DALLAS - Phoenix has already won voter support for a $300 million revenue bond issue to build a convention center that business leaders say is vital to the city's future. But without approval from the Arizona Legislature for the other half of the funding, plans for the most expensive downtown project in the city's history could end up on the shelf.
To make the new convention center a reality, Phoenix needs $300 million from the state before it can even contemplate the bond issue, since the measure approved last year stipulated the city needed matching funds in order to build.
But winning approval of $300 million from a Legislature that must cut nearly that much from the current spending plan and about $1 billion from the fiscal 2004 budget will prove an uphill struggle, city officials admit.
To keep plans for the 940,000-square-foot convention center alive, Phoenix Mayor Skip Rimza has lobbied Arizona's incoming Democratic Governor-elect Janet Napolitano and legislative leaders.
Napolitano has not opposed state funding for the project but says she hopes Phoenix will keep the state's financial crisis in mind.

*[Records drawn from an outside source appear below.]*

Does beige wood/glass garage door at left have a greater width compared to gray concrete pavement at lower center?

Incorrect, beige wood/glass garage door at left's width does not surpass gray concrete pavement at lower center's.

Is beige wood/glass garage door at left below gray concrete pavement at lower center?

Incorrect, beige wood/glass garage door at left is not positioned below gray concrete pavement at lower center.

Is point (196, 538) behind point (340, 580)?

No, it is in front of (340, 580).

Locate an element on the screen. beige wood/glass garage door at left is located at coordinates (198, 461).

Lawmakers have expressed conditional support for the project, which Rimza pitches as a job-creation effort.
Business leaders say the city needs the convention center to compete with Las Vegas, San Diego, and other major cities that boast much larger facilities. With the expansion, Phoenix would become the ninth-largest convention site in the nation, jumping from its current ranking as the 60th. The new complex would also accelerate the revival downtown and bring hundreds of millions of dollars in new revenue to the city and state, backers say.
"Standing pat for one decade would inflict a terrible wound to Arizona's exposed visitor industry," said William T. Smith, chairman of the Greater Phoenix Convention & Visitors Bureau.
Nonetheless, doubts about the national economy and a possible overcapacity of convention space will dog promoters when the Legislature convenes next month. Of 12 cities that have expanded their convention centers in the past decade, none have reached their attendance targets, according to the Arizona Republic.
Finance plans for the convention center do not require actual debt payments from the state until 2009, when the project is complete, Rimza points out. Initially, the state will pay $5 million in the first year, with debt service growing to nearly $29 million as the bonds near their 30-year final maturities.
While the city believes revenues from the project would pay for the debt service, taxpayers would be required to cover the difference if projections fall short. Phoenix would service the debt from its Civic Plaza Fund, which earns about $35 million a year in taxes from hotels, restaurants, and other sources.
Arizona receives about $23.5 million a year in tax revenues from Civic Plaza business, including the convention center. The city projects that figure could increase to $47 million.